Dr. Piao identified a potential lead molecule based on CureAlz RLG member Dr. Li-Huei Tsai’s research. Dr. Tsai and her team recently reported that a microglial gene called ADGRG1 was one of only five genes with higher expression levels in older AD patients who had less brain pathology than expected for their age at autopsy. ADGRG1 is a receptor protein located on the surface of microglia. Dr. Piao suggests that people with increased ADGRG1 expression in microglia are more likely to survive to older ages with only mild AD pathology. The mechanism by which ADGRG1 limits amyloid pathology is not clear. To explore this observation, the Piao lab created amyloid mouse models (5xFAD) lacking ADGRG1 in microglia. Their preliminary results show that deleting ADGRG1 worsens amyloid-related pathologies: mice have more plaques, greater neuron loss, more swollen axons, and worse memory. They also observed notable differences in other microglia genes and signaling pathways, including lower levels of genes involved in phagocytosis and in regulating the actin cytoskeleton, a network of structural filaments closely associated with the cell membrane where ADGRG1 resides. The team also found that microglia’s ability to engulf and clear amyloid is impaired when ADGRG1 is deleted in both mouse brains and human microglia cells in culture. Building on these results, Dr. Piao specifically hypothesized that microglial ADGRG1 limits the severity of AD pathology.
The team proposed two experimental aims to test this hypothesis. In the first aim, they are studying how ADGRG1 is involved in the overall microglia response to amyloid in the brain. They are measuring the levels of all microglia genes using advanced sequencing approaches (snRNA-seq) in control and 5xFAD mice, with and without ADGRG1, at three ages before and after the onset of amyloid deposition. The team is also analyzing these data to identify signaling pathways and sets of genes affected by the loss of ADGRG1 in the context of amyloid pathology. Additionally, they are validating whether their mouse findings translate to human AD by analyzing human data for signaling pathways and genes that correlate with ADGRG1 expression. In the second aim, they are conducting two different experiments to determine how ADGRG1 regulates microglia phagocytosis. First, Dr. Piao hypothesizes that ADGRG1 causes changes to the actin cytoskeleton that could impact phagocytosis. Since phagocytosis can only occur if microglia temporarily change their shape to engulf amyloid, they are treating brain sections from amyloid mice lacking ADGRG1 with a drug (CCB-E) that effectively mobilizes actin, allowing the cell to remodel as needed for engulfment. They expect this drug to increase microglia phagocytosis of amyloid in 5xFAD brains, even when ADGRG1 is deleted. Second, they will collaborate with CureAlz-funded investigator Dr. Martin Kampmann to perform an unbiased CRISPR-based screen to identify genes that modulate ADGRG1-dependent phagocytosis. These experiments will be performed in human microglia-like cells in culture. The top candidates will be validated and pursued as potential drug targets in future studies.

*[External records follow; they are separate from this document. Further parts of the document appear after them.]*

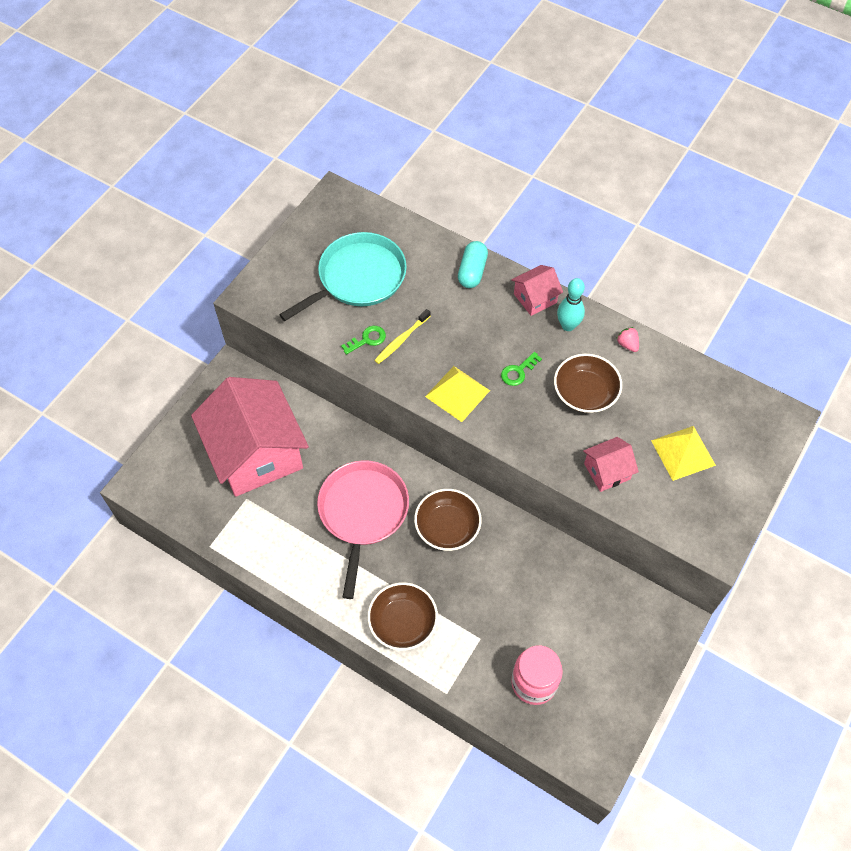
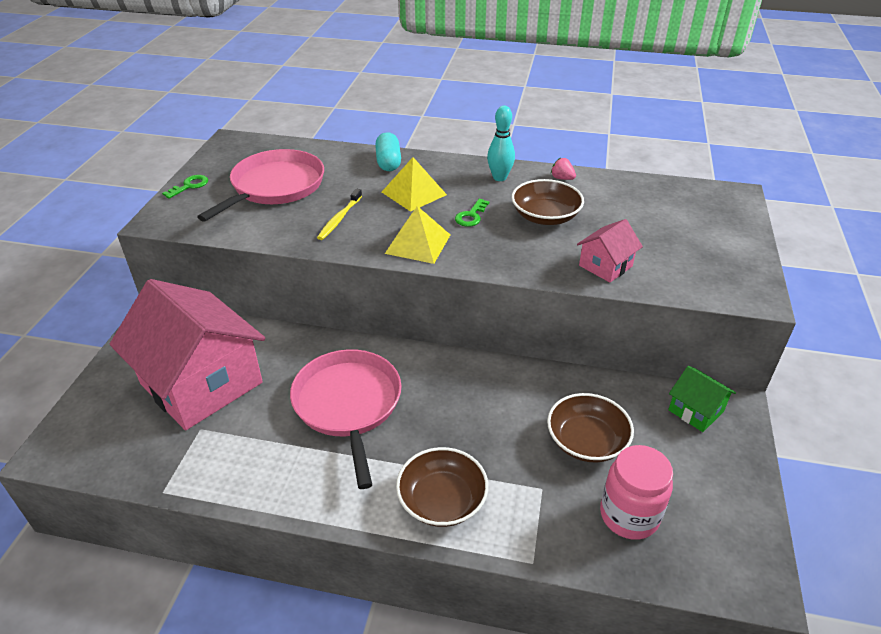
camera: 20 degrees left, 20 degrees down
turquoise pan [279,232,407,321] -> pink pan [197,149,324,222]
green key [341,326,386,355] -> green key moved to [162,175,208,199]
brown bowl [414,489,482,551] -> brown bowl moved to [547,393,634,463]
pink house [511,265,563,316] -> none
yellow pyramid [651,426,716,481] -> yellow pyramid moved to [382,157,447,212]
none -> green house [668,366,736,432]

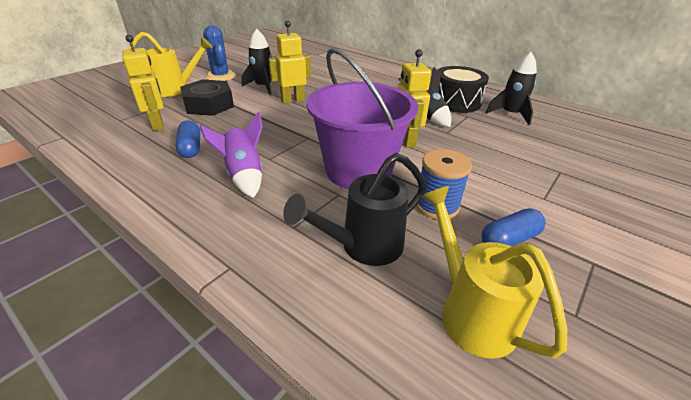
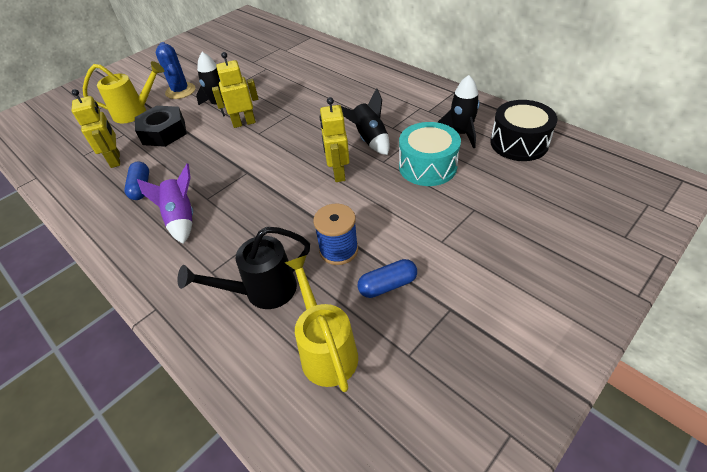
camera: 10 degrees right, 10 degrees up
purple bucket [306,48,418,189] -> none
black drum [437,66,489,113] -> black drum moved to [490,100,558,161]
none -> turquoise drum [399,122,461,186]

During the first funding period, Dr. Piao’s team made significant progress in identifying the signaling pathways affected by ADGRG1. They demonstrated that ADGRG1 is essential for amyloid plaques to trigger the upregulation of a protein (RhoA) needed for the initiation of phagocytosis. The team also showed that the downstream effects on phagocytosis resulted from changes in the actin cytoskeleton, as they hypothesized. When they knocked out the ADGRG1 gene in microglia, phagocytosis dropped considerably, but treatment with CCB-E restored phagocytic levels. Initial analyses of human data support their findings in mice. In the second year, they will focus on identifying druggable targets within the newly characterized signaling pathway.
This project investigates the role of ADGRG1 in microglia and how it affects the structural flexibility needed for microglia to engulf and clear amyloid plaques. By identifying new pathways that link the structural dynamics of microglia to AD pathogenesis, this project creates new possibilities for therapeutic interventions.